● **Task brief**: Lines from the one containing "For every layout element, output its label, transcribe" through the final line of the entries below: reproduce them exactly, all of them and only them.

*** Block opens ***

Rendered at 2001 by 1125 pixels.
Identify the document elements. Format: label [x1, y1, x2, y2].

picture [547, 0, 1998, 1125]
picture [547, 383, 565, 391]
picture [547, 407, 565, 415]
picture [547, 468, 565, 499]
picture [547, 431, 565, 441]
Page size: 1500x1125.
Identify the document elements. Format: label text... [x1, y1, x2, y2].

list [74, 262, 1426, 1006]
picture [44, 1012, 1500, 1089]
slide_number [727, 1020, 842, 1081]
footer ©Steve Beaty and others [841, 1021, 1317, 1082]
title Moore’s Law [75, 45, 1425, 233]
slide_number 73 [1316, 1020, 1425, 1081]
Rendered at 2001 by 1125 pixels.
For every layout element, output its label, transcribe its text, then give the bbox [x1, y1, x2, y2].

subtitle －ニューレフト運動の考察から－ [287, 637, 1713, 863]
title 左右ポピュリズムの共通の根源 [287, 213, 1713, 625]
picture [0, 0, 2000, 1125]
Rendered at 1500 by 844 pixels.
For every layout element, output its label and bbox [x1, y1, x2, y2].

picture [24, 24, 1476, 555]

*** Block closes ***

● **Task answer**:
For every layout element, output its label, transcribe its text, then give the bbox [x1, y1, x2, y2].

subtitle －ニューレフト運動の考察から－ [287, 637, 1713, 863]
title 左右ポピュリズムの共通の根源 [287, 213, 1713, 625]
picture [0, 0, 2000, 1125]
Rendered at 1500 by 844 pixels.
For every layout element, output its label and bbox [x1, y1, x2, y2].

picture [24, 24, 1476, 555]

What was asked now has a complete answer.